**Your assignment**. Your answer should hold all lines of the entries that include the word "output".

[Opening Data for the task section]

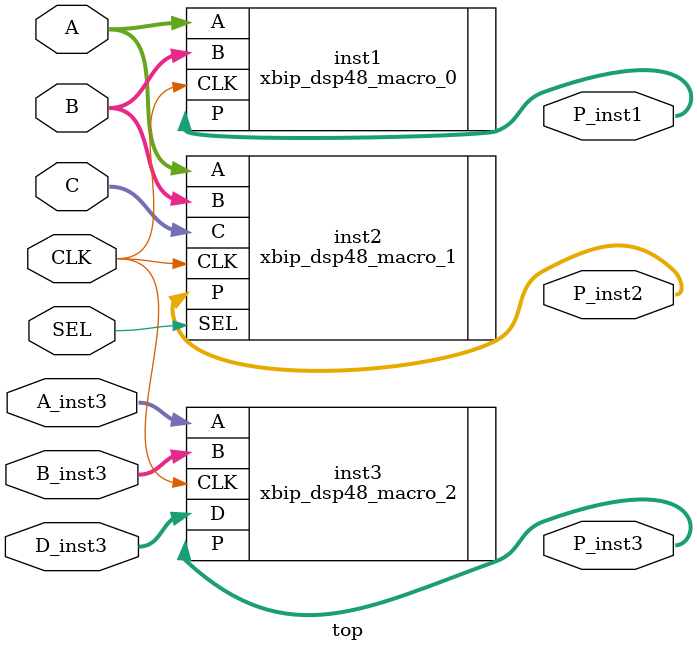
<source format=v>
`timescale 1ns / 1ps


module top(
input CLK,
input [17:0] A,
input [17:0] B,
input [47:0] C,
input [26:0] A_inst3,
input [7:0] B_inst3,
input [26:0] D_inst3,
input SEL,
output [35:0] P_inst1,
output [47:0] P_inst2,
output [34:0] P_inst3
    );
    
   
xbip_dsp48_macro_0 inst1 (
  .CLK(CLK),  // input wire CLK
  .A(A),      // input wire [17 : 0] A
  .B(B),      // input wire [17 : 0] B
  .P(P_inst1)      // output wire [35 : 0] P
);

xbip_dsp48_macro_1 inst2 (
  .CLK(CLK),  // input wire CLK
  .SEL(SEL),  // input wire [0 : 0] SEL
  .A(A),      // input wire [17 : 0] A
  .B(B),      // input wire [17 : 0] B
  .C(C),      // input wire [47 : 0] C
  .P(P_inst2)      // output wire [47 : 0] P
);

xbip_dsp48_macro_2 inst3 (
  .CLK(CLK),  // input wire CLK
  .A(A_inst3),      // input wire [26 : 0] A
  .B(B_inst3),      // input wire [17 : 0] B
  .D(D_inst3),      // input wire [26 : 0] D
  .P(P_inst3)      // output wire [44 : 0] P
);
endmodule

</source>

[Closing Data for the task section]

**Solution to this exercise**.
output [35:0] P_inst1,
output [47:0] P_inst2,
output [34:0] P_inst3
  .P(P_inst1)      // output wire [35 : 0] P
  .P(P_inst2)      // output wire [47 : 0] P
  .P(P_inst3)      // output wire [44 : 0] P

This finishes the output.